When you're ready to put a price on a request, open the estimate and tap Price:

  1. Select services — for each item, choose the service and, if you like, adjust the price, add add-ons, or apply additional fees.

  2. Confirm the service location — if your business does both mobile and in-shop work, you can override where the service will happen.

  3. Add notes (optional) — anything you'd like the client to see when they review the quote.

  4. Set an expiration — estimates default to four weeks out, but you can pick any date to add a little urgency.

  5. Add a discount (optional).

  6. Review the price summary — a clean line-item breakdown of the total.


Sending an Estimate

Once it's priced, you can send the estimate right away or come back to it later. When you send it, the client gets a text with a link to view it.

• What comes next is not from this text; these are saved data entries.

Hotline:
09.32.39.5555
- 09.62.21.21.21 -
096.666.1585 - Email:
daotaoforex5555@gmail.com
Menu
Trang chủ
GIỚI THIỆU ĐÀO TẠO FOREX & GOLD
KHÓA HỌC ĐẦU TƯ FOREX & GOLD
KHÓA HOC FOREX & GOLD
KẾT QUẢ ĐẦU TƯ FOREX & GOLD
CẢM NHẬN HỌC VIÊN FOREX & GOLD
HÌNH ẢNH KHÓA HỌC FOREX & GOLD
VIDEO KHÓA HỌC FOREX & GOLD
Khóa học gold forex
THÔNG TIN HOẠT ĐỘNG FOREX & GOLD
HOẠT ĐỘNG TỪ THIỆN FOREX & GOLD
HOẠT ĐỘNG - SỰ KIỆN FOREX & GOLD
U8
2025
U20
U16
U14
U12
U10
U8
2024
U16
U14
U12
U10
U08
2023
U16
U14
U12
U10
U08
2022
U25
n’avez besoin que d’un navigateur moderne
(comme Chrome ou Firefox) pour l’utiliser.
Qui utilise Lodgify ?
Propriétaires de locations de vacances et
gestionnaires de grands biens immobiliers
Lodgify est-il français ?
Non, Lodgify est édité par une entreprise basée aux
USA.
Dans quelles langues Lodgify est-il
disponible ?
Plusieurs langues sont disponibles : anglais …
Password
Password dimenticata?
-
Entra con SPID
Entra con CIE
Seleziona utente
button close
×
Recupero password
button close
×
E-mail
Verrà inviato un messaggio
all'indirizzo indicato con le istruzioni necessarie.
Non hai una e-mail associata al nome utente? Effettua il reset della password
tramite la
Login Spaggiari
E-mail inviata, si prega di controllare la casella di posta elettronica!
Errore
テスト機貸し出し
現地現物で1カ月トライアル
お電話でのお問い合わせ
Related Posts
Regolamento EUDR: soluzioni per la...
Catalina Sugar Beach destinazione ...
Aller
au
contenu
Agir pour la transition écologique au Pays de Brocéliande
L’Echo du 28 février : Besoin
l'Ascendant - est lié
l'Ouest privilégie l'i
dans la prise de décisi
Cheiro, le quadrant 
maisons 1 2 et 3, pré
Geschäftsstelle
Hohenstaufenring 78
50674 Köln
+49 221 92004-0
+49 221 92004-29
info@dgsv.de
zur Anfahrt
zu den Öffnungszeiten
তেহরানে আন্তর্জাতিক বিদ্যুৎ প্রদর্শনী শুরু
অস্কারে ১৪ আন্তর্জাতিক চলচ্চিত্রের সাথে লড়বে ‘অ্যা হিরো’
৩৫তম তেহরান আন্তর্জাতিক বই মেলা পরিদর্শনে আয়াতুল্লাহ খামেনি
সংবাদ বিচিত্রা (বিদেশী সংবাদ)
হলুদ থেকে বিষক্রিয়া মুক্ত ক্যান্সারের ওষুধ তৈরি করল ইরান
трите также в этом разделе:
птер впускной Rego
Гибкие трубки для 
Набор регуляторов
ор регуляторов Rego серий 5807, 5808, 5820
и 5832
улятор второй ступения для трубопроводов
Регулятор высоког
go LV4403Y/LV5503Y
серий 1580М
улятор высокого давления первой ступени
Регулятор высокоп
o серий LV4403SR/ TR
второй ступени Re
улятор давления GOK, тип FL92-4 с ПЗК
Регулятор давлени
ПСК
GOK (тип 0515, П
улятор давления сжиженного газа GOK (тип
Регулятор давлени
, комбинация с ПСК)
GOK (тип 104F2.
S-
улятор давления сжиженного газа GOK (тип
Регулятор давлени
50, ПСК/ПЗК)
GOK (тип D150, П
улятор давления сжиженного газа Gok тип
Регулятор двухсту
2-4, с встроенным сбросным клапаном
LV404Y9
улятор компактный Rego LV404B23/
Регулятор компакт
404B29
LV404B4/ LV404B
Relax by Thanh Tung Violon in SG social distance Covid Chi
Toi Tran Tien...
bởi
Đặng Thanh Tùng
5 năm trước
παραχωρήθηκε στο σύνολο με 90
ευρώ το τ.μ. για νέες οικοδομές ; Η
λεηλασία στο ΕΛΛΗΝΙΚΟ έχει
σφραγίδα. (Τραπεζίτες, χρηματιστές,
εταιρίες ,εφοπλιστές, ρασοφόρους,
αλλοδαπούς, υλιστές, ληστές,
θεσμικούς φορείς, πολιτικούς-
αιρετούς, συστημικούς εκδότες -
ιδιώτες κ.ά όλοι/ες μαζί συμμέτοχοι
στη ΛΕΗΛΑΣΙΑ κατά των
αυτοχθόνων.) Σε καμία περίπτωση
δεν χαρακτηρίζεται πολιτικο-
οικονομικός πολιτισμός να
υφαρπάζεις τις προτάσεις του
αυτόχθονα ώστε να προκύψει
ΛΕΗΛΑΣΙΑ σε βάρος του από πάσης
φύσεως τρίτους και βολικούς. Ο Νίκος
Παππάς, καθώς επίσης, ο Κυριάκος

Until you send it, the client can't see anything.


What the Client Sees

The client opens the link to a clear breakdown of the price and any notes you added. From there they can:

  • Accept — they pick a date and time from your availability (and add an address if it's a mobile job and one wasn't set). That instantly turns the estimate into a scheduled job on your calendar.

  • Decline — the estimate is marked declined.

If they don't make a decision before the expiration date, the estimate simply expires.


The Life of an Estimate

Stage

What's happening

Draft

A request has come in (or you've started one) but it isn't priced yet.

Priced

You've added services and a price, but haven't sent it.

Sent

The client has the quote and can accept or decline.

Converted

The client accepted and picked a time — it's now a job.

Declined

The client passed on the quote.

Expired

No decision was made before the expiration date.


Why Estimates Work

Some clients just won't book cold — they want a number first. Estimates meet them where they are, capture everything you need to quote accurately, and remove the friction of turning a "maybe" into a booked job. You stay in control of pricing and scheduling, and the client gets a clean, professional quote they can accept in seconds.